Léo a vingt-deux ans. Il se prostitue. Il vit à la rue, se nourrit de fruits volés ou de détritus, se lave dans une flaque d’eau sale. Sa santé s’en ressent.

Le premier film de Camille Vidal-Naquet flirte avec le documentaire. Son sujet est dur sinon glauque : la prostitution masculine. Il le filme frontalement sans l’esthétiser, comme l’avait fait par exemple récemment Brothers of the Night de Patric Chiha. S’il ne quitte pas d’une semelle Léo, il montre les « tapins » qui l’entourent, une petit bande cosmopolite où les étrangers, dont on imagine volontiers que leur situation au regard du droit du séjour n’est pas forcément régulière, prédominent.

Sauvage est transcendé par son acteur principal. Félix Maritaud, remarqué dans 120 battements par minute – où il jouait le rôle ingrat de l’amant de Nahuel Perez Biscayard avant sa rencontre avec Arnaud Valois – donne à Léo une troublante authenticité. Léo a gardé l’innocence de l’enfance – dont on ne saura rien mais qu’on imagine malheureuse. Il tapine sans l’avoir vraiment choisi et sans avoir conscience de le subir. C’est pour lui un mode de vie « normal » faute d’en connaître aucun autre.

Comme Brothers of the Night, Camille Vidal-Naquet montre que les tapins masculins sont majoritairement hétérosexuels. C’est le cas de Ahd (Eric Bernard) dont Léo se rapproche et auprès duquel il aimerait trouver une tendresse, un havre que sa vie lui refuse. Il montre aussi, sur un mode quasi-documentaire, les atteintes à la santé que la prostitution provoque. À trois reprises Léo est dans le cabinet d’un médecin – la première fois pour la première scène, surprenante, du film, la deuxième pour la plus belle et la plus émouvante.

Sauvage montre la prostitution sans l’euphémiser. Le film, interdit aux moins de seize ans, filme les corps nus, les sexes en érection, les fellations tarifées. Il interroge en passant la situation des handicapés et des personnes âgées réduits à recourir aux services de prostitué.e.s pour échapper à leur solitude sexuelle. Il contient une scène révoltante où Léo devient le jouet des pulsions sadiques d’un couple SM.
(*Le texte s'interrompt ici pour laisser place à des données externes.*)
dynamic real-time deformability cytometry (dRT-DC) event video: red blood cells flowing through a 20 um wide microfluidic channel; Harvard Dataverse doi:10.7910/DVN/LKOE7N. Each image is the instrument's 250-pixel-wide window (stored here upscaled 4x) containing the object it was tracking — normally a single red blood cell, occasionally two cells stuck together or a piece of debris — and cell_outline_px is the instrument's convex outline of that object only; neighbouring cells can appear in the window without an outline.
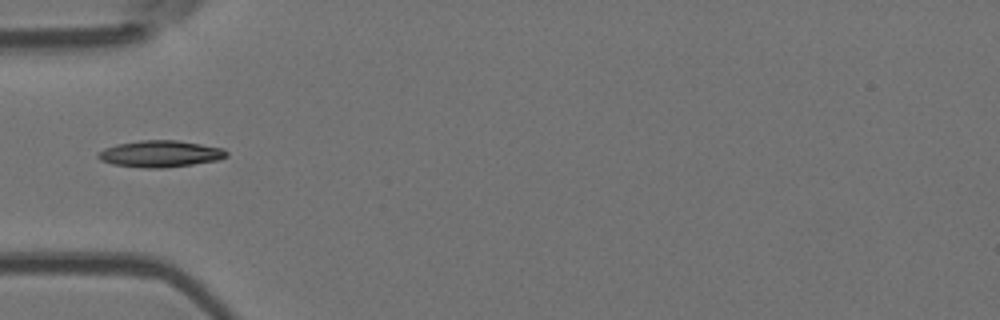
{"species": "Egyptian fruit bat (a non-hibernating species)", "species_latin": "Rousettus aegyptiacus", "temperature_condition": "room temperature", "stored_images_in_passage": 37, "camera_frame_rate_fps": 3000, "um_per_image_px": 0.085, "animal": {"sex": "female"}, "frame": {"image": 1, "passage_image": 1, "time_ms": 0.0, "image_size_px": [1000, 320], "cell_outline_px": [[228, 156], [220, 160], [164, 168], [144, 168], [112, 164], [100, 160], [96, 156], [96, 152], [104, 148], [116, 144], [140, 140], [176, 140], [224, 148], [228, 152]], "centroid_in_image_um": [13.6, 13.07], "position_along_channel_um": 71.4, "area_um2": 20.11}}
L’accumulation de ces vignettes joue au détriment de l’ensemble qui fait parfois du surplace. Le postulat de départ est clair : Léo est un « sauvage » que le réalisateur se refuse à juger. Mais sa santé déclinante et la rencontre d’un amant aimant qui lui offre l’espace d’un instant une planche de salut ne suffisent pas à en faire un film consistant.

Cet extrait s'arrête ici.